Introduction

In this blog post, we will explore how to solve the LeetCode problem "1492" using AI. LeetCode is a popular platform for preparing for coding interviews, and with the help of AI tools like Chatmagic, we can generate solutions quickly and efficiently - helping you pass the interviews and get the job offer without having to study for months.

Problem Statement

You are given two positive integers n and k. A factor of an integer n is defined as an integer i where n % i == 0. Consider a list of all factors of n sorted in ascending order, return the kth factor in this list or return -1 if n has less than k factors. Example 1: Input: n = 12, k = 3 Output: 3 Explanation: Factors list is [1, 2, 3, 4, 6, 12], the 3rd factor is 3. Example 2: Input: n = 7, k = 2 Output: 7 Explanation: Factors list is [1, 7], the 2nd factor is 7. Example 3: Input: n = 4, k = 4 Output: -1 Explanation: Factors list is [1, 2, 4], there is only 3 factors. We should return -1. Constraints: 1 <= k <= n <= 1000 Follow up: Could you solve this problem in less than O(n) complexity?

Explanation

Here's an efficient solution to find the k-th factor of a number, addressing the time complexity constraint:

• Square Root Optimization: Iterate only up to the square root of n. If i is a factor, then n // i is also a factor. This significantly reduces the number of iterations.
• Separate Lists: Store factors less than or equal to the square root in one list, and factors greater than the square root in another. This allows us to reconstruct the sorted list of factors efficiently.
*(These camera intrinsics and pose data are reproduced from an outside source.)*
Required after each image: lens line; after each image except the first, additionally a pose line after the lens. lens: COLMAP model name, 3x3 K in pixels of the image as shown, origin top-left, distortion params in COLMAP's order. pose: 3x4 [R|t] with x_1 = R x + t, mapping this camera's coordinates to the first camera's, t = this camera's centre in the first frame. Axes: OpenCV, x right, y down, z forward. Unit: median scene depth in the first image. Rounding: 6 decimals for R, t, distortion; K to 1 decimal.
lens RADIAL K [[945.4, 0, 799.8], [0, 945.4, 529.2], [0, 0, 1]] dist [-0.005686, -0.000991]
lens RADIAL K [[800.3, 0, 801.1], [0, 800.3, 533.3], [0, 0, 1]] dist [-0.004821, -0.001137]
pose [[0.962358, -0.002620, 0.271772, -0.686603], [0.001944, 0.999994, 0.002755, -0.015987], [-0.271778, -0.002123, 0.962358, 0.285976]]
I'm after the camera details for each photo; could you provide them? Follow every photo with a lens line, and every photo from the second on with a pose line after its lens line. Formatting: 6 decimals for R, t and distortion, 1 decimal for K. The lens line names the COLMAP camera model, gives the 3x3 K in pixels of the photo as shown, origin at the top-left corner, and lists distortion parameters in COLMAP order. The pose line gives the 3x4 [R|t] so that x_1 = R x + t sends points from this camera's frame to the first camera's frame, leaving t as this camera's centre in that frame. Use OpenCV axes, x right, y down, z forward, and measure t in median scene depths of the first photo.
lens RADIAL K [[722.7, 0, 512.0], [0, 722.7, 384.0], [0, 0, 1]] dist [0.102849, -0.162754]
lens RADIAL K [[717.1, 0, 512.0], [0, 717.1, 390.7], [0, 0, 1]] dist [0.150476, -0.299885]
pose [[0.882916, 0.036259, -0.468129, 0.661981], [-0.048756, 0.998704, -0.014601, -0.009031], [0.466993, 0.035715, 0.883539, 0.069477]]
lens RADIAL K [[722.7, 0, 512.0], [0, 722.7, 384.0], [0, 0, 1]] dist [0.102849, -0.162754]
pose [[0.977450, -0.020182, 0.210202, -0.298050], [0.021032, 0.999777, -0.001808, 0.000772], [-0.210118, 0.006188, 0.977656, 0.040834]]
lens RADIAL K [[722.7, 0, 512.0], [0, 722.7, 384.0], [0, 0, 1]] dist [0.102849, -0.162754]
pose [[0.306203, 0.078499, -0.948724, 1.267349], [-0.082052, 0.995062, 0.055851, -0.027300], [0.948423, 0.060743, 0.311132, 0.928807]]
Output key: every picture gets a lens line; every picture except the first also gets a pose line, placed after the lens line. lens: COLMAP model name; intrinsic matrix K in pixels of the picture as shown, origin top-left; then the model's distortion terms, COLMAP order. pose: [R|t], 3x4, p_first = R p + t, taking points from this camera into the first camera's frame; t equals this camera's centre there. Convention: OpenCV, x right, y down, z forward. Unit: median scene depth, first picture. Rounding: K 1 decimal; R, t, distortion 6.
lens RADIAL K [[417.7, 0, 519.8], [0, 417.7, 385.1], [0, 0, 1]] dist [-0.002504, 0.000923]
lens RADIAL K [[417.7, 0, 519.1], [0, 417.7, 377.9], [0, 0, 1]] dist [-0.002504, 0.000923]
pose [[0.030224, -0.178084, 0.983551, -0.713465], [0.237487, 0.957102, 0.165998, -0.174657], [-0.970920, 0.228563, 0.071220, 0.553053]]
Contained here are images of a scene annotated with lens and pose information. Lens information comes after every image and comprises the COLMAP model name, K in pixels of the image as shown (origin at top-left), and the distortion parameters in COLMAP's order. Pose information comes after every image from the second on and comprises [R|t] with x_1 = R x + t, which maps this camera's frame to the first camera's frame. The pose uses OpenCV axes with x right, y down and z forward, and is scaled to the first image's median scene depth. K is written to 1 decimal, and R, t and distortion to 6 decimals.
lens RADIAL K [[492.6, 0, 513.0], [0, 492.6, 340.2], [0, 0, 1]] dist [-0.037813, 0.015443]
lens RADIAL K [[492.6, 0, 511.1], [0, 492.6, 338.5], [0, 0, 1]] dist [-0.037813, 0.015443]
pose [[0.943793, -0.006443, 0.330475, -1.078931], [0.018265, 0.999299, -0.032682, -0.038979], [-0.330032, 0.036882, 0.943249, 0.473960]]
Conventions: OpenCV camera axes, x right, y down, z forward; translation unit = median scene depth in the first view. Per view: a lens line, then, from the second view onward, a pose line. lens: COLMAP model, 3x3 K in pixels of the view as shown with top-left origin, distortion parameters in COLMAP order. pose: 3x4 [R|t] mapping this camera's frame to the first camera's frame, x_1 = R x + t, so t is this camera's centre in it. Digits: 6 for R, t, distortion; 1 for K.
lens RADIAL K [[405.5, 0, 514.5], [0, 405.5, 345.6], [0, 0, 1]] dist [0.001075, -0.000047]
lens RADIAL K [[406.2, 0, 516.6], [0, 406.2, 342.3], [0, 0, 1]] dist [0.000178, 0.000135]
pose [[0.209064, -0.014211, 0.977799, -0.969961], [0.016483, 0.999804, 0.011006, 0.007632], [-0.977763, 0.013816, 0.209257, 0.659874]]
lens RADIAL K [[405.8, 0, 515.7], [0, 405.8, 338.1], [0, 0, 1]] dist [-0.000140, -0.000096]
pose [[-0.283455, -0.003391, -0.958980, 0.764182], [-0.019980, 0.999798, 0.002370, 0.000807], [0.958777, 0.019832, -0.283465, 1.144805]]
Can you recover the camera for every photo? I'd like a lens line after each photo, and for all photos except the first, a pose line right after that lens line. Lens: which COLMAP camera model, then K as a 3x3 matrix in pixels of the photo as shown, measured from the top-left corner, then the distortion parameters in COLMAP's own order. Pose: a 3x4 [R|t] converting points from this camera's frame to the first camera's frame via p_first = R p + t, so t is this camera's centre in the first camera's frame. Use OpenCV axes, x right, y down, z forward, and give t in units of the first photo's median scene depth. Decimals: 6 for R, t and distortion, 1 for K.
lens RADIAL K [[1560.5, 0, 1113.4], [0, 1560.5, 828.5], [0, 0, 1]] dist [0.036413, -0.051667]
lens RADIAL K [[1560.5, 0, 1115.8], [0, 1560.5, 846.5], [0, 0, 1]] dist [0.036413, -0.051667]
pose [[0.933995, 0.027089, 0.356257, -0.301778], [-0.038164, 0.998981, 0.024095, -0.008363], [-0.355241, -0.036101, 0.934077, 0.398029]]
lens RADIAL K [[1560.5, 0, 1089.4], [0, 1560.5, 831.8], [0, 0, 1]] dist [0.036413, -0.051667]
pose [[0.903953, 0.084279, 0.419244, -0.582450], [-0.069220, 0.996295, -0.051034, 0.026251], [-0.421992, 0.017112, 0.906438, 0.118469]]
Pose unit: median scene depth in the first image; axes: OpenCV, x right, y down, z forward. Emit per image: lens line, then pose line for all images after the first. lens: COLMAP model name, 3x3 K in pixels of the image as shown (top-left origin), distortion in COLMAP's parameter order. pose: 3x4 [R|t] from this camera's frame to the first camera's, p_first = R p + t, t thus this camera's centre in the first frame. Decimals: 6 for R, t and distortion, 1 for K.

• Handle Perfect Squares: If n is a perfect square, avoid adding the square root twice.

• Time Complexity: O(sqrt(n))

• Space Complexity: O(sqrt(n))

Code

    def kthFactor(n: int, k: int) -> int:
    factors1 = []
    factors2 = []
    sqrt_n = int(n**0.5)

    for i in range(1, sqrt_n + 1):
        if n % i == 0:
            factors1.append(i)
            if i * i != n:
                factors2.append(n // i)

    factors = factors1 + factors2[::-1]

    if k > len(factors):
        return -1
    else:
        return factors[k - 1]